Shalom leKulam ve Shabbat Shalom
Leanne
UK
May 12, 2016
Don't ever follow your gut, follow your head. Why take on the 613 when you are blessed to have just 8. Once it's done it's not ever undone. A big ugly spiritual tattoo
Anonymous
Texas
May 10, 2016
To Gary Lamar Maxwell
If you are looking for a Chabab group there is a group locator button at the top of the page.
Pat
Illinois
May 8, 2016
Anonymous Lincolnshire, UK
You have to follow your gut.

Hang out with Jews. Go to services. Ask to be invited to someone's home for Shabbos dinner. Involve yourself with Jewish activities. Begin practicing the commandments. Try abstaining from pork and/or shellfish if you feel like it. Don't do anything that bugs you. Just see how it feels.
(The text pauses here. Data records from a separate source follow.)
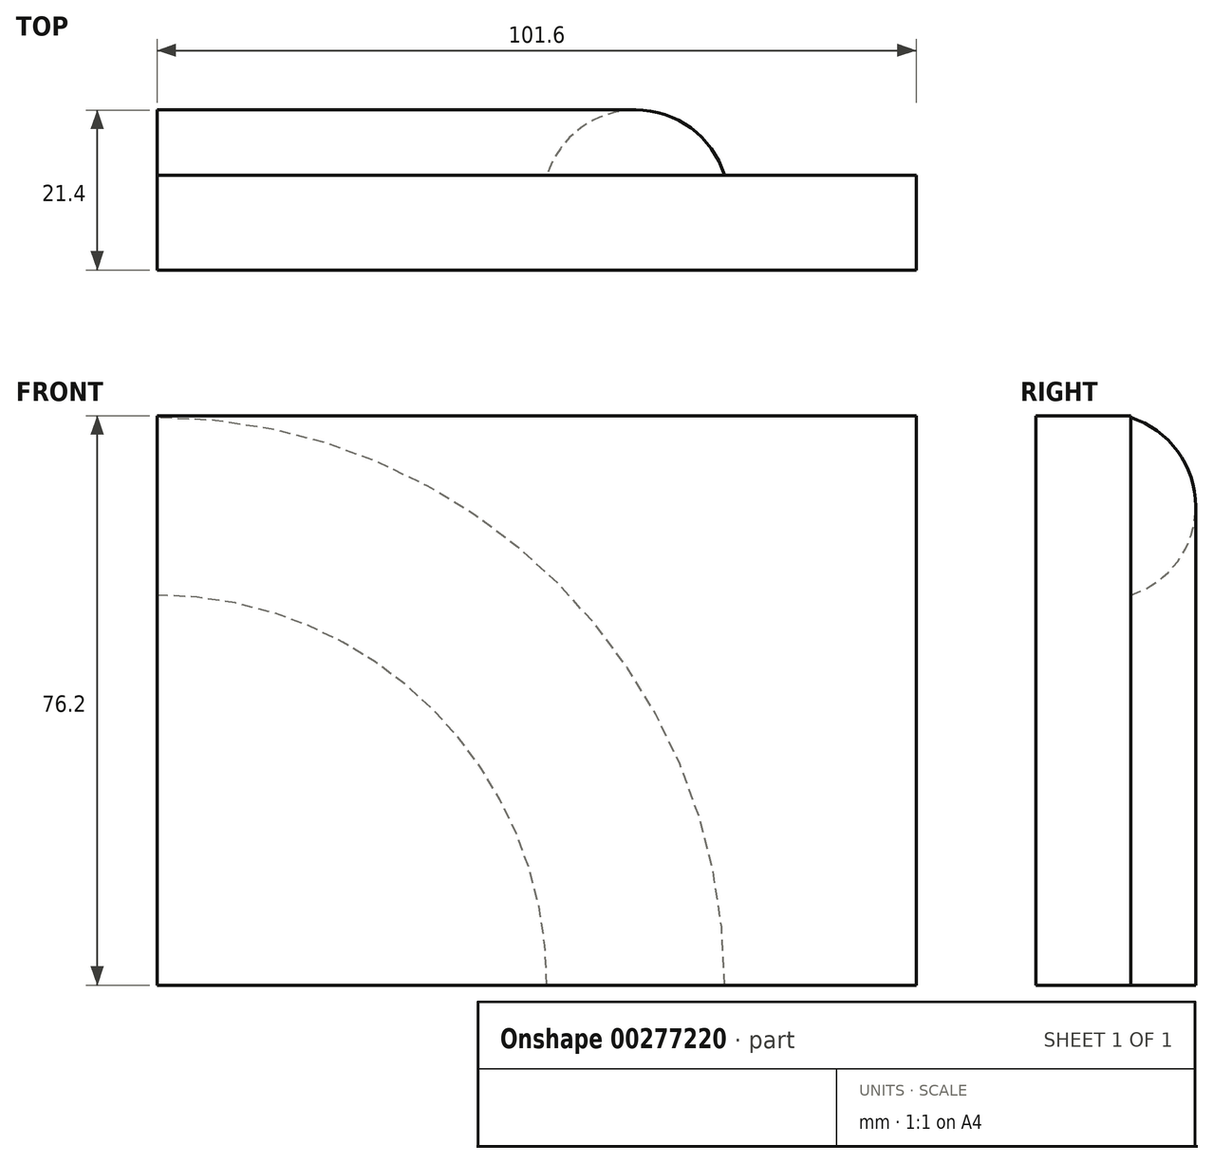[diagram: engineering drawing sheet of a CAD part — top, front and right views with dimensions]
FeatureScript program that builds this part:
annotation { "Feature Type Name" : "Feature", "Feature Type Description" : "" }
export const myFeature = defineFeature(function(context is Context, id is Id, definition is map)
    precondition{}
    {
        {
            var Q0;
            Q0=qCreatedBy(makeId("Front.planeOp"),FACE);
            var sketch = newSketch(context, id + "F0", { "sketchPlane" : qUnion([Q0])});
            skLineSegment(sketch, "E0.bottom", {"start": v(0, 0) * mm, "end": v(101.6, 0) * mm});
            skLineSegment(sketch, "E0.top", {"start": v(0, 76.2) * mm, "end": v(101.6, 76.2) * mm});
            skLineSegment(sketch, "E0.left", {"start": v(0, 0) * mm, "end": v(0, 76.2) * mm});
            skLineSegment(sketch, "E0.right", {"start": v(101.6, 0) * mm, "end": v(101.6, 76.2) * mm});
            skArc(sketch, "E1", {"start": v(0, 76.2) * mm, "mid": v(53.88, 53.88) * mm, "end": v(76.2, 0) * mm});
            skSolve(sketch);
        }
        {
            var Q0;
            Q0=qCreatedBy(makeId("Top.planeOp"),FACE);
            var sketch = newSketch(context, id + "F1", { "sketchPlane" : qUnion([Q0])});
            skArc(sketch, "E2", {"start": v(75.96, 0) * mm, "mid": v(64.08, 8.7) * mm, "end": v(52.2, 0) * mm});
            skLineSegment(sketch, "E3", {"start": v(52.2, 0) * mm, "end": v(75.96, 0) * mm});
            skSolve(sketch);
        }
        {
            var Q0;
            Q0=makeQuery(id+"F1.imprint","IMPRINT",FACE,{"disambiguationData":[TD([[makeQuery(id+"F1.imprint","IMPRINT",EDGE,{"derivedFrom":sQuery(id+"F1.wireOp",EDGE,"E2")}),1.0]])]});
            var Q1;
            Q1=sQuery(id+"F0.wireOp",EDGE,"E1");
            sweep(context, id + "F2", {"profiles" : qUnion([Q0]), "path" : qUnion([Q1])});
        }
        {
            var Q0;
            Q0 = qSketchRegion(id + "F0", true);
            extrude(context, id + "F3", {"entities" : qUnion([Q0]), "operationType" : NewBodyOperationType.ADD, "depth" : 12.7 * mm});
        }
    });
Learn how it goes. Make Jewish friends.
If you love hanging out with Jews and participating in Jewish activities, then speak to a sympathetic rabbi. Start with a Modern Orthodox rabbi. Also ask a Chabad rabbi. See what they say. They will discourage you at first, but if you persist they will help you to learn what you need to know.

Go for it.

If it turns out you don't like it, you don't have to do it.

Good luck and Gd bless you.
Aaron
St. Louis
May 5, 2016
Re: Gary Lamar Maxwell
The gateway to Judaism is at Hashem’s beginning, especially the first Shabbat for all humans, animals, pets etc., and not just for Jews. However, the keeping of Shabbat by Jew and/or gentile is going to be quite different according to Torah. This is my advice. Pick a day of the week and set it aside for recreation and rest. There is good data that shows that for people that take a weekly day of rest that there are health benefits. For instance, the Christian 7th Day Adventists have a 10yr greater than norm life expectancy.